Yadira Villaseñor (right), chief of party for the USAID HIV Care and Treatment Project, stands with health workers outside of Hospital de Puerto Barrios in Izabal, Guatemala. The project works with teams of health workers, including community health workers identified by community organizations we partner with, to deliver high-quality HIV services to more people in Central America. Photo by Levi Dieguez for IntraHealth International.

Communities are at the forefront of progress in the HIV response.

The UNAIDS theme for World AIDS Day this year is Let Communities Lead. A new report highlights that communities living with, at risk of, or affected by HIV are at the forefront of progress in the HIV response, including connecting people to HIV services, and calls for more action to enable and support communities in their leadership roles.

We sat down with Yadira Villaseñor, IntraHealth’s Central America regional director and the head of one of our largest HIV programs, to find out how her team is collaborating with communities, community organizations, and community health workers (CHWs) to reach more clients with HIV services.

Villaseñor is the chief of party for the five-year USAID HIV Care and Treatment Project in El Salvador, Guatemala, Honduras, and Panama. According to 2022 data via UNAIDS, 103,000 people in these four countries are living with HIV and 31% are not on antiretroviral therapy (ART). The project focuses on training and equipping health workers to deliver high-quality HIV care and treatment, reducing stigma toward key populations (KPs) and people living with or at risk for HIV, and improving adherence to ART.

Q: How is the USAID-funded HIV Care & Treatment Project partnering with communities in Central America to increase access to stigma-free HIV services and help more people living with HIV receive treatment?

In Central America, the HIV epidemic is concentrated among KPs—men who have sex with men, transgender women, and sex workers. Stigma and discrimination, limited access to health care (including HIV prevention initiatives), and migration make the region vulnerable to a growing HIV epidemic. Our project provides technical and financial support to local community organizations that work with these KPs. This year we have sub agreements with five local NGOs, and we meet with them weekly.

Through the community organizations, we identify KP peers in these communities to be trained as CHWs and link them to facilities and implement community outreach activities.
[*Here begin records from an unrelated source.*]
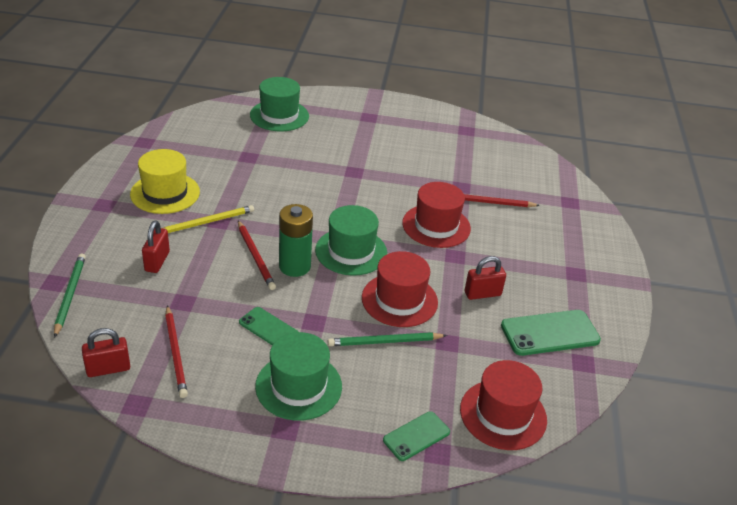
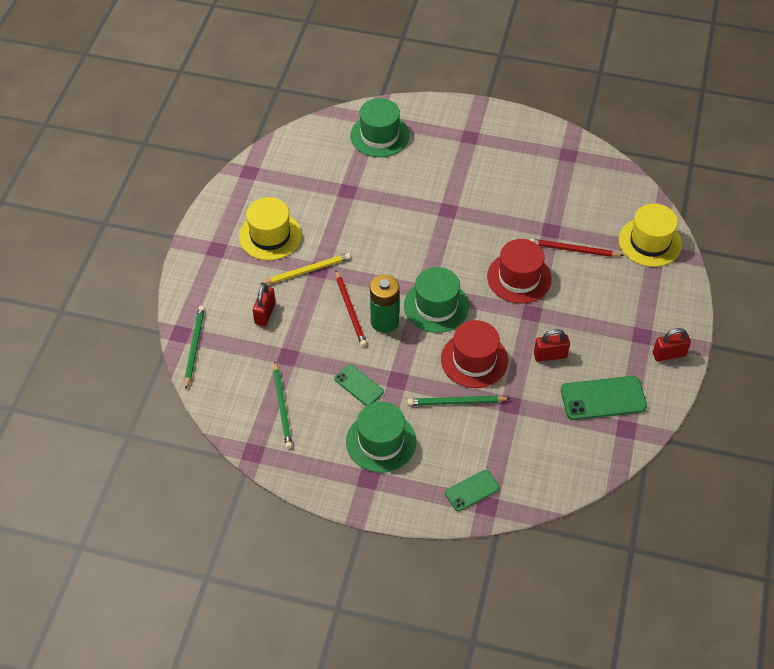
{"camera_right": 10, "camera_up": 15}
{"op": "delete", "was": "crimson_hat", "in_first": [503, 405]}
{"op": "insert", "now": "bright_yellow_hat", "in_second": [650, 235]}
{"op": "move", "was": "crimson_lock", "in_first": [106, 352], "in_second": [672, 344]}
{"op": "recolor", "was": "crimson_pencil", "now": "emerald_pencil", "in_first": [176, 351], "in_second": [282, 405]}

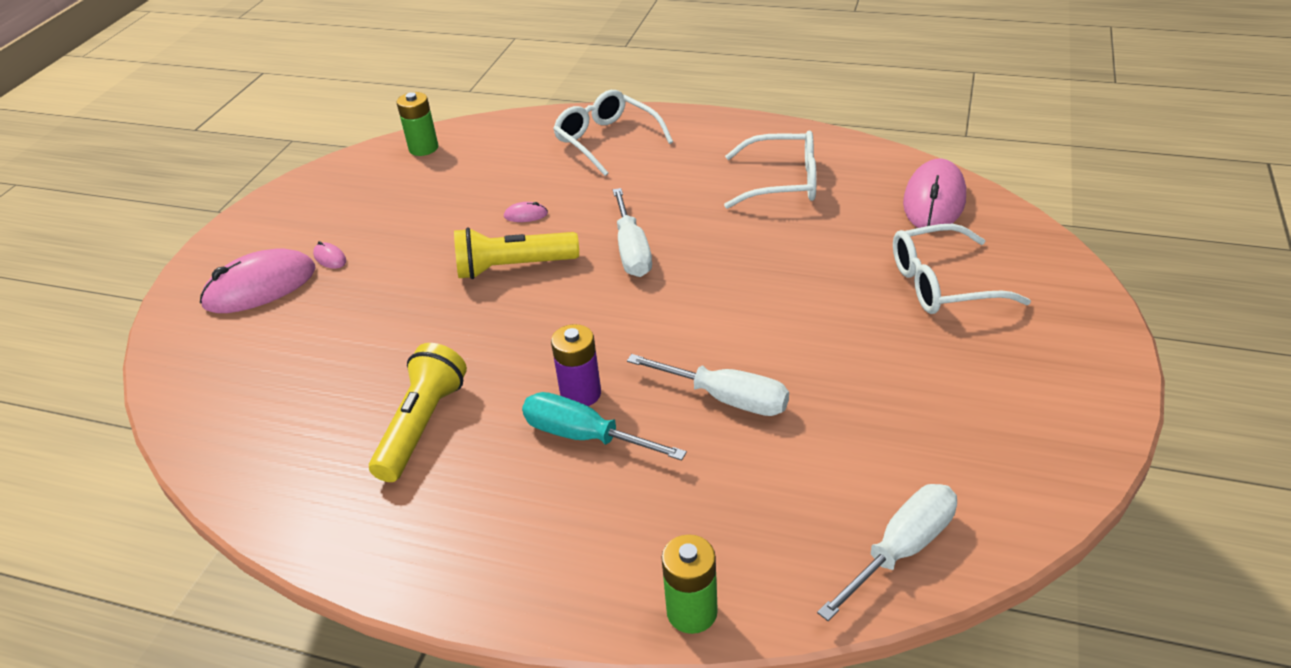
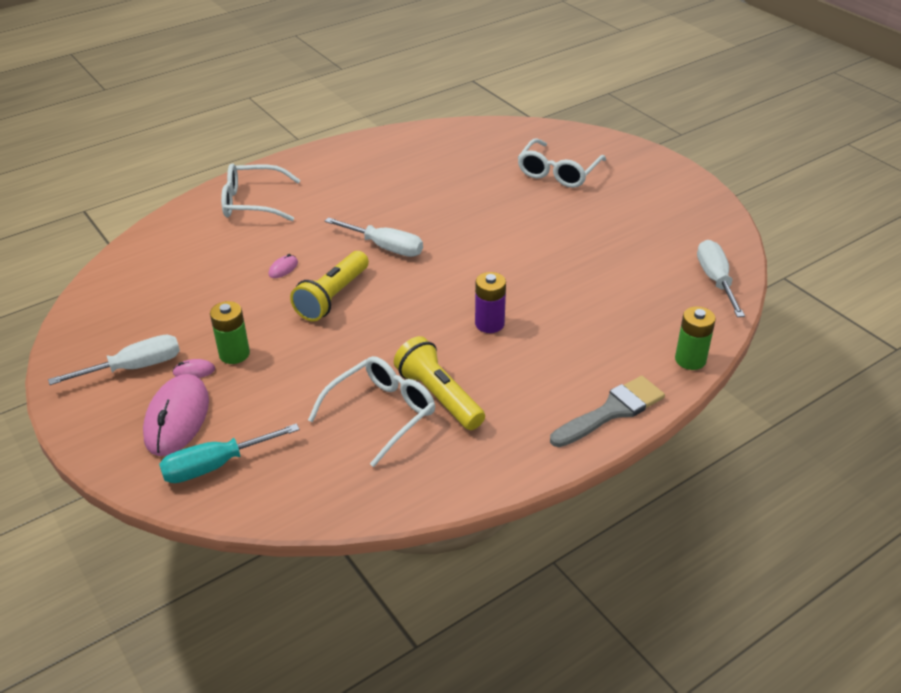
{"camera_right": -55, "camera_up": 0}
{"op": "delete", "was": "rosy_PC_mouse", "in_first": [934, 193]}
{"op": "insert", "now": "grey_paint_brush", "in_second": [607, 411]}
{"op": "move", "was": "emerald_power_cell", "in_first": [417, 124], "in_second": [230, 332]}
{"op": "move", "was": "aqua_hand_screwdriver", "in_first": [604, 426], "in_second": [229, 453]}
{"op": "move", "was": "pure_white_hand_screwdriver", "in_first": [708, 385], "in_second": [114, 360]}
{"op": "move", "was": "pure_white_eyeglasses", "in_first": [770, 170], "in_second": [371, 411]}

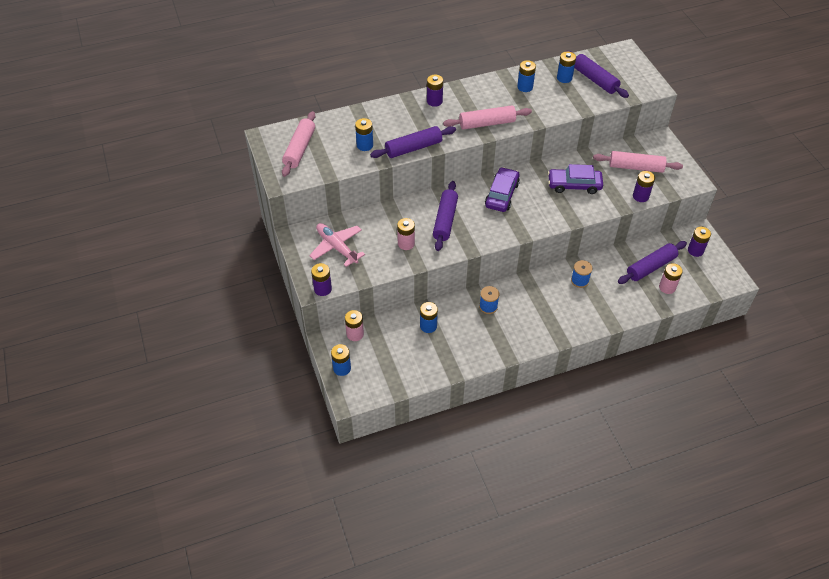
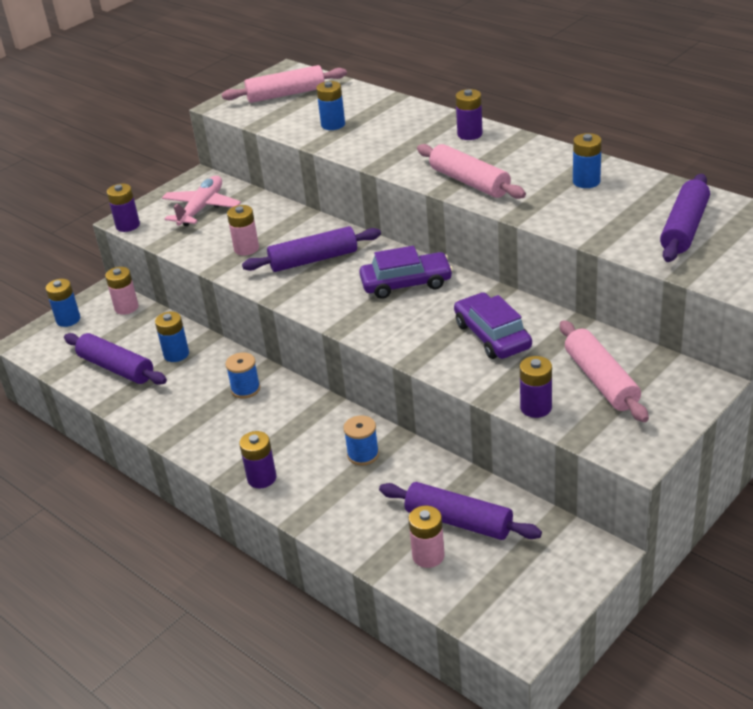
{"camera_right": 65, "camera_up": -15}
{"op": "delete", "was": "royal_blue_power_cell", "in_first": [566, 67]}
{"op": "move", "was": "purple_dough_roller", "in_first": [413, 142], "in_second": [115, 359]}
{"op": "move", "was": "purple_power_cell", "in_first": [699, 242], "in_second": [257, 460]}

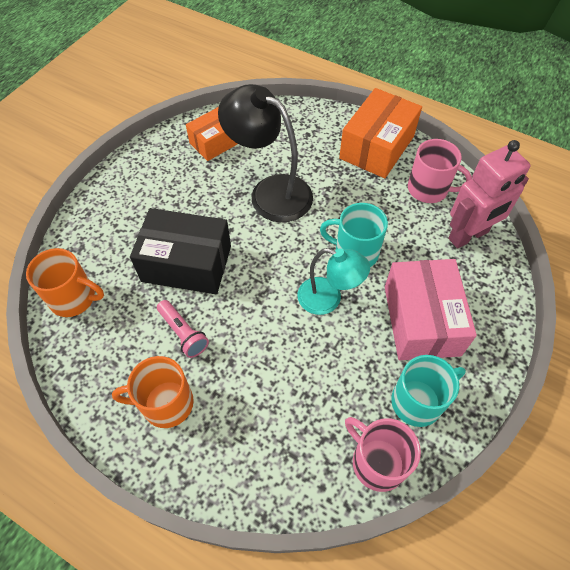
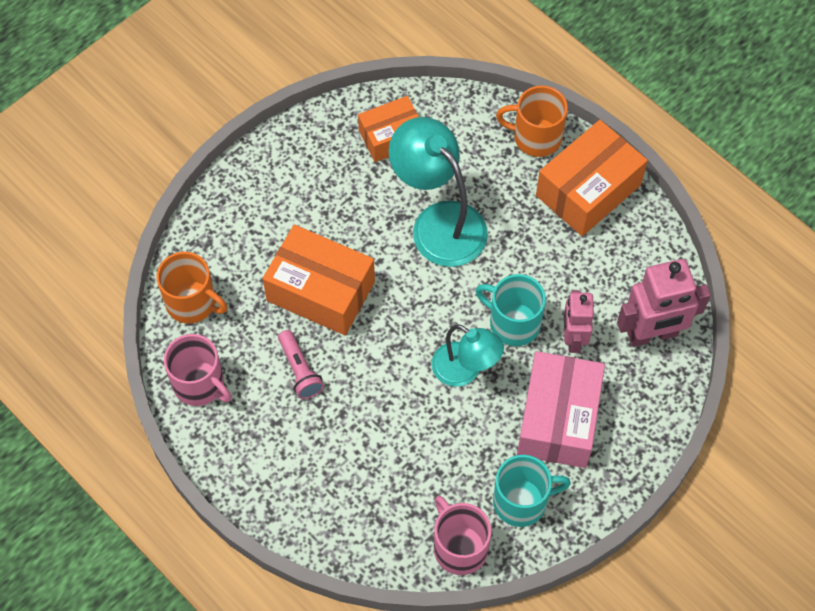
{"camera_right": 15, "camera_up": 5}
{"op": "insert", "now": "rosy_toy_robot", "in_second": [579, 321]}
{"op": "move", "was": "orange_mug", "in_first": [153, 392], "in_second": [532, 121]}
{"op": "move", "was": "rosy_mug", "in_first": [440, 171], "in_second": [198, 370]}
{"op": "recolor", "was": "ebony_box", "now": "orange_box", "in_first": [180, 251], "in_second": [318, 280]}
{"op": "recolor", "was": "ebony_lamp", "now": "aqua_lamp", "in_first": [265, 153], "in_second": [438, 192]}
For example, our previous USAID project in the region introduced health workers called adherence promoters to provide HIV counseling and testing and treatment support in health facilities. Adherence promoters immediately link people who are HIV positive to treatment, encourage HIV clients to attend routine medical appointments, identify clients at risk of dropping out of ART, link clients to other health or social services, including for treatment of opportunistic infections and co-infections, and follow up with people who don’t show up for their appointments. They work closely with community liaisons, who conduct home visits to clients who drop out of treatment.

Community liaisons coordinate with other community testing partners to improve linkage rates for referrals, so recently diagnosed users can be greeted and accompanied by them to clinical services. Community liaisons also provide direct service delivery such as counseling in the home, bringing ART medications when they can´t be picked up, providing emotional support when needed, helping patients recover when they have interrupted their treatment, and service reminders via WhatsApp. They deliver services in a culturally respectful manner that’s language appropriate and tailored to the users’ needs.

Wilfredo Esquivel is an adherence promoter working in Hospital de Puerto Barrios, Izabal, Guatemala. Photo by Levi Dieguez for IntraHealth International.

Wilfredo Esquivel (third from left), an adherence promoter, is a key part of the team of health workers at Hospital de Puerto Barrios, Izabal. Photo by Levi Dieguez for IntraHealth International.

Wilfredo Esquivel meets with an HIV patient, Nancy Bermudez, in Hospital de Puerto Barrios, Izabal. Photo by Levi Dieguez for IntraHealth International.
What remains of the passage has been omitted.